Task:
Answer these three questions from the excerpt on Earth's magnetic field below.
1. What radius does the regional snapshot from a sample span?
2. How far had the magnetic north pole moved toward the geographic north pole between 2001 and 2007?
3. About what share of the planet's magnetic-field lines diverge from the north-to-south paths?

Excerpt:
· · · ·

The settled magnetic particles in an archaeological artifact offer a unique snapshot of the magnetic field at the time the material was last hot. This snapshot is regional, spanning a radius of about 310 miles (500 kilometers) around the sample — the scale at which the magnetic field is thought to be uniform, Shaar said. When the sample is dated with radiocarbon or other techniques, scientists can begin to build a chronological record of an area’s magnetic field.
These artifacts are so helpful for geophysicists because Earth’s magnetic field constantly drifts. For instance, in 2001, the magnetic north pole was closer to the very northern tip of Canada, but by 2007, it had moved over 200 miles (320 km) closer to the geographic north pole. That’s because two large “lobes” of strong magnetism, called flux patches, in the outer core underneath Canada and Siberia act as funnels for the magnetic field, pulling it into Earth. As these lobes shift, they move magnetic north.
And while most of the planet’s magnetic-field lines go from north to south, about 20% diverge from these paths, swirling to form eddies called magnetic anomalies.
It’s these anomalies that researchers are struggling to explain, and that artifacts could reveal.
A growing field
Although archaeomagnetism has been around since the 1950s, magnetic-field-measuring technologies, like the magnetometer, have improved dramatically since then. Refined statistical analysis techniques also now allow much more detailed interpretation of archaeomagnetic data.

· · · ·

Material supplied:

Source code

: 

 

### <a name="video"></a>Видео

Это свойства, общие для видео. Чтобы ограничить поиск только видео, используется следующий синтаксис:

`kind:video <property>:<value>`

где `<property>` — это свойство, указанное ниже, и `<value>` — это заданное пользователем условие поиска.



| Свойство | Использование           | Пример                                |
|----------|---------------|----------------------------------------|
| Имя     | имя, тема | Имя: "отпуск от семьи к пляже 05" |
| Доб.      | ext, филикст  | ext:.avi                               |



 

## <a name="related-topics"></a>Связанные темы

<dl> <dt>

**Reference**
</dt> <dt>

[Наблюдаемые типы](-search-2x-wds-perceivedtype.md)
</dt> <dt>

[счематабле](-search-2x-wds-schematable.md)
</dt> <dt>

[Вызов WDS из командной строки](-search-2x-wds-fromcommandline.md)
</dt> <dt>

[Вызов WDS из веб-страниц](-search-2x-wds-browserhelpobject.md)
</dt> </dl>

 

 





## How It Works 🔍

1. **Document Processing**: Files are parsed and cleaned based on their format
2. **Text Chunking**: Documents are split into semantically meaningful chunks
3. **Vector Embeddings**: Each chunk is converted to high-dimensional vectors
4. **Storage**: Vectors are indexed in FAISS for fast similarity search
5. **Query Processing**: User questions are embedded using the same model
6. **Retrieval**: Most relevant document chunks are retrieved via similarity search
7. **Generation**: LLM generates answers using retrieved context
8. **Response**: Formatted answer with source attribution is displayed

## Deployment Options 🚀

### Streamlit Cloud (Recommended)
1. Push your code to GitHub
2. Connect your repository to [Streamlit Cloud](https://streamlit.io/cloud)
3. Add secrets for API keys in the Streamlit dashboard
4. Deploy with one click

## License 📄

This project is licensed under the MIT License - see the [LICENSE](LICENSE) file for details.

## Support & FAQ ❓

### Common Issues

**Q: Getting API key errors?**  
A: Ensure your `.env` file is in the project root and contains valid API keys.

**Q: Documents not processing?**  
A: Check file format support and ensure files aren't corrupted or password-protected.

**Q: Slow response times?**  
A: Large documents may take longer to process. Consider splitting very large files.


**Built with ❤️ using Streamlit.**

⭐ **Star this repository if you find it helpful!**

· · · ·

Reply to the task:
1. About 310 miles (500 kilometers) around the sample.
2. Over 200 miles (320 km).
3. About 20%.